Gue takut kalo mimpi buruk itu terulang lagi. Gue takut banget.
Sampai akhirnya gue mutusin untuk kuliah jauh dari yang namanya “rumah”. Gue pergi ninggalin semua ketakutan gue dan tinggal sendirian. Tapi siapa sangka, gue diberikan keluarga baru dan rumah baru lagi oleh Tuhan. Setelah setahun tinggal sendiri, gue diberi rejeki untuk mencoba tinggal bersama orang-orang yang nantinya akan berperan sebagai keluarga. Gue senang, bahkan terlalu senang ketika membayangkan bahwa gak lama lagi gue akan merasakan apa yang keluarga lain rasakan. Kepedulian, kebersamaan, ketenangan. Gue sangat bahagia. Tetapi ternyata kenyataannya buruk.
Gue merasakan ketidak-adilan, gue ngerasa terintimidasi, nilai gue anjlok, gue jadi sensitif dan overthinking, gue bahkan bingung harus pulang ke mana di saat sebenarnya gue punya tempat yang bisa gue sebut “rumah, dan sekarang gue kehilangan respect terhadap diri gue sendiri. Dan sebenarnya semua masalahnya hanya berasal dari satu orang. Dan ya, gue takut untuk melawan.

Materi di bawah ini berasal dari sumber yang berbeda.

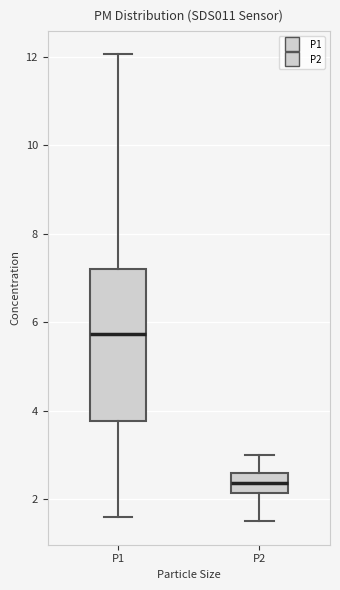

Comparing the boxes themselves (not the whiskers), which one is the tallest?

P1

Ketika gue ingin melawan, bayangan pertengkaran-pertengkaran itu selalu membuat gue ingin teriak sampai gue gemetaran. Sampai gue nangis karena terlalu cemas.
Jadi tolong, jangan dulu paksa gue untuk ngelawan rasa takut itu. Jangan dulu paksa gue untuk mengulang apa yang dulu pernah gue saksikan dan jadi neraka buat gue. Jangan paksa gue menghadapi apa yang masih belum siap untuk gue hadapi, ya?
Gimana mau disukain orang kalo mencintai diri sendiri aja ga mampu. Jangan biasain curhat di blog masalah itu diselesain jangan diumbar-umbar doang
ReplyDeletehalo, siapapun kamu, terimakasih ya. Maaf kalau memang tulisan ini mengganggu kamu yang nggak suka membaca ceritaku. Maaf juga kalau di sini, aku menceritakan apa yang tidak ingin kamu baca. Tapi ini bukan sesuatu yang harus disepelehkan dengan bilang "masalahmu hanya diumbar-umbar doang." Maaf, sekali lagi maaf. Di sini, aku bercerita tentang sebuah trauma, yang mungkin kamu juga ga merasakan, atau kamu mungkin ga tau rasanya seperti apa.